Every community and all the infrastructure on Earth has been built with the expectation that past weather conditions will be broadly similar to future and present ones. Rapid climate change of the kind we are creating thus sets up a situation where what we have built in every place is less and less suited to the conditions that will exist there. In the most extreme cases, places where people have long inhabited will cease to be able to support a human population. An increased flow of individuals out of a territory as conditions worsen could give way to the need to relocate entire populations.
This is the starkest and most immediate concern for low-lying island states, such as the Marshall Islands:
The depressing long-term solution, as in Mr Tong’s last resort, may be to move. The Marshall Islands hopes to renegotiate its post-colonial ‘Compact of Free Association’ with America, which expires in 2023, to ensure a permanent right of residence in the United States for all Marshallese. Tuvalu has no such option. Maina Talia, a climate activist, thinks that the government should take Fiji up on its offer of a home where Tuvaluans could practise the same culture rather than ‘be dumped somewhere in Sydney.’

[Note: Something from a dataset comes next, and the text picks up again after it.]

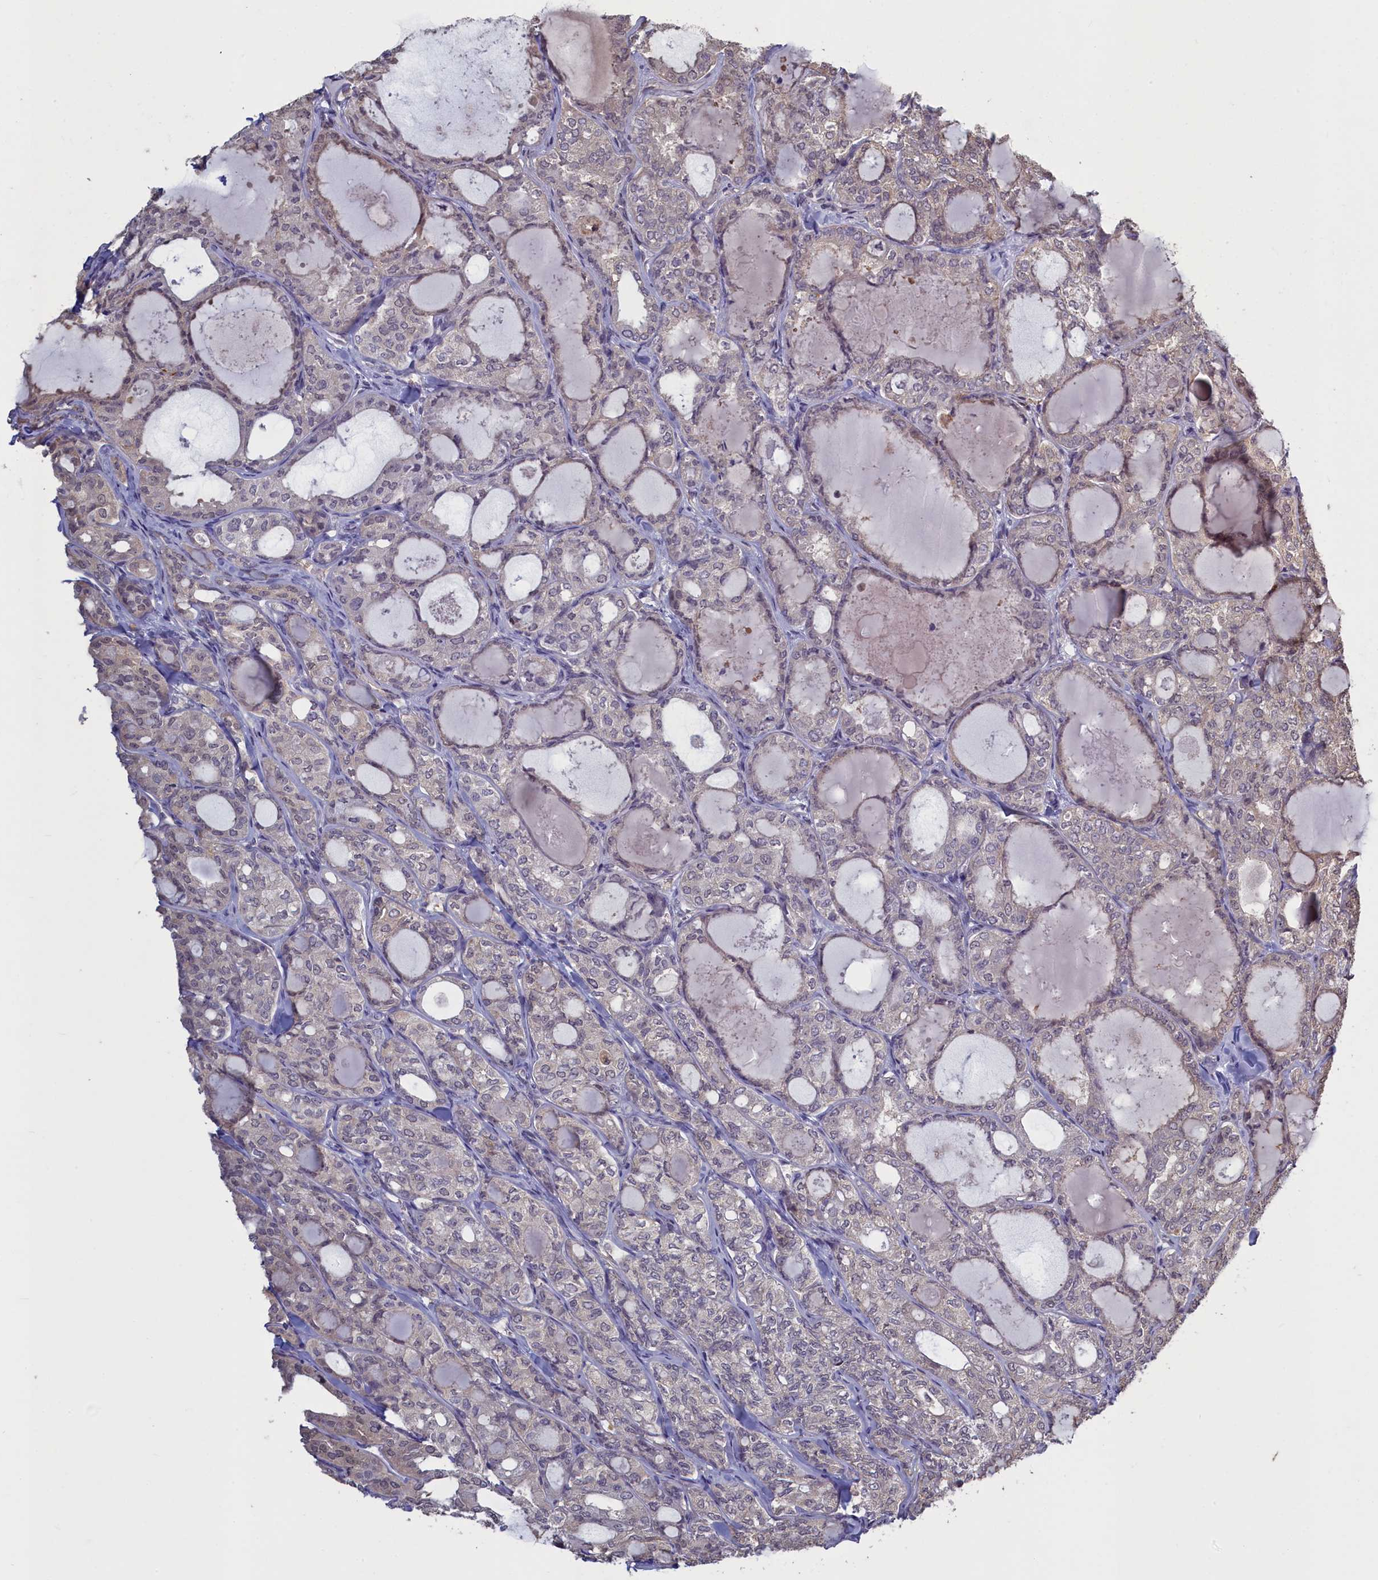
{"staining": {"intensity": "weak", "quantity": "<25%", "location": "nuclear"}, "tissue": "thyroid cancer", "cell_type": "Tumor cells", "image_type": "cancer", "snomed": [{"axis": "morphology", "description": "Follicular adenoma carcinoma, NOS"}, {"axis": "topography", "description": "Thyroid gland"}], "caption": "High power microscopy histopathology image of an immunohistochemistry (IHC) image of follicular adenoma carcinoma (thyroid), revealing no significant expression in tumor cells. Brightfield microscopy of IHC stained with DAB (brown) and hematoxylin (blue), captured at high magnification.", "gene": "UCHL3", "patient": {"sex": "male", "age": 75}}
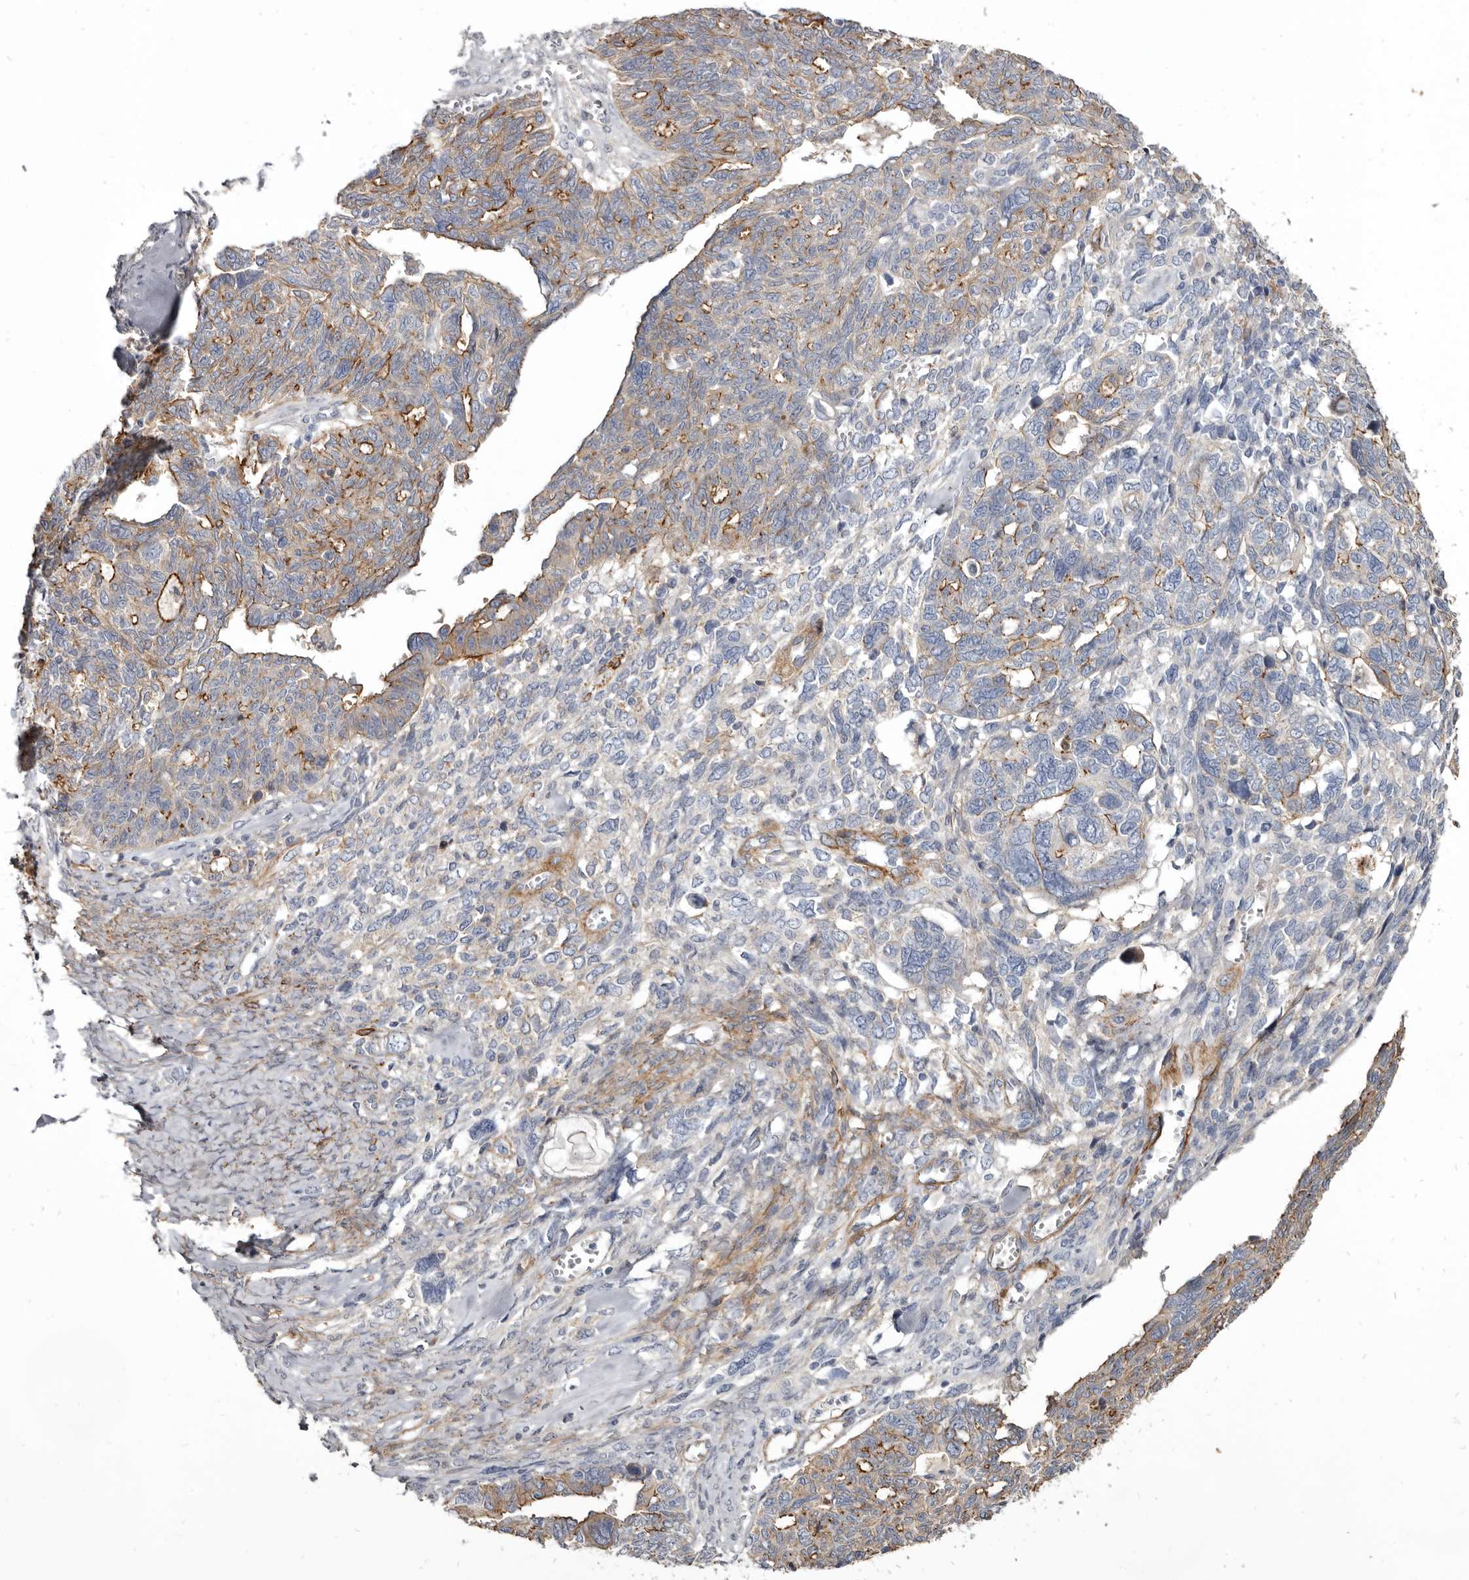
{"staining": {"intensity": "moderate", "quantity": "25%-75%", "location": "cytoplasmic/membranous"}, "tissue": "ovarian cancer", "cell_type": "Tumor cells", "image_type": "cancer", "snomed": [{"axis": "morphology", "description": "Cystadenocarcinoma, serous, NOS"}, {"axis": "topography", "description": "Ovary"}], "caption": "IHC micrograph of neoplastic tissue: ovarian cancer stained using immunohistochemistry displays medium levels of moderate protein expression localized specifically in the cytoplasmic/membranous of tumor cells, appearing as a cytoplasmic/membranous brown color.", "gene": "CGN", "patient": {"sex": "female", "age": 79}}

Vexingly, the same conservative political forces that champion fossil fuels and refuse to accept the dangerousness of climate change are perhaps most defined by a closed sense of nationalism and opposition to immigration. Among other motivations, they are going to need to learn that if you want the global human population to stay more or less where they are, you need to keep the climate within the bounds that have supported those societies.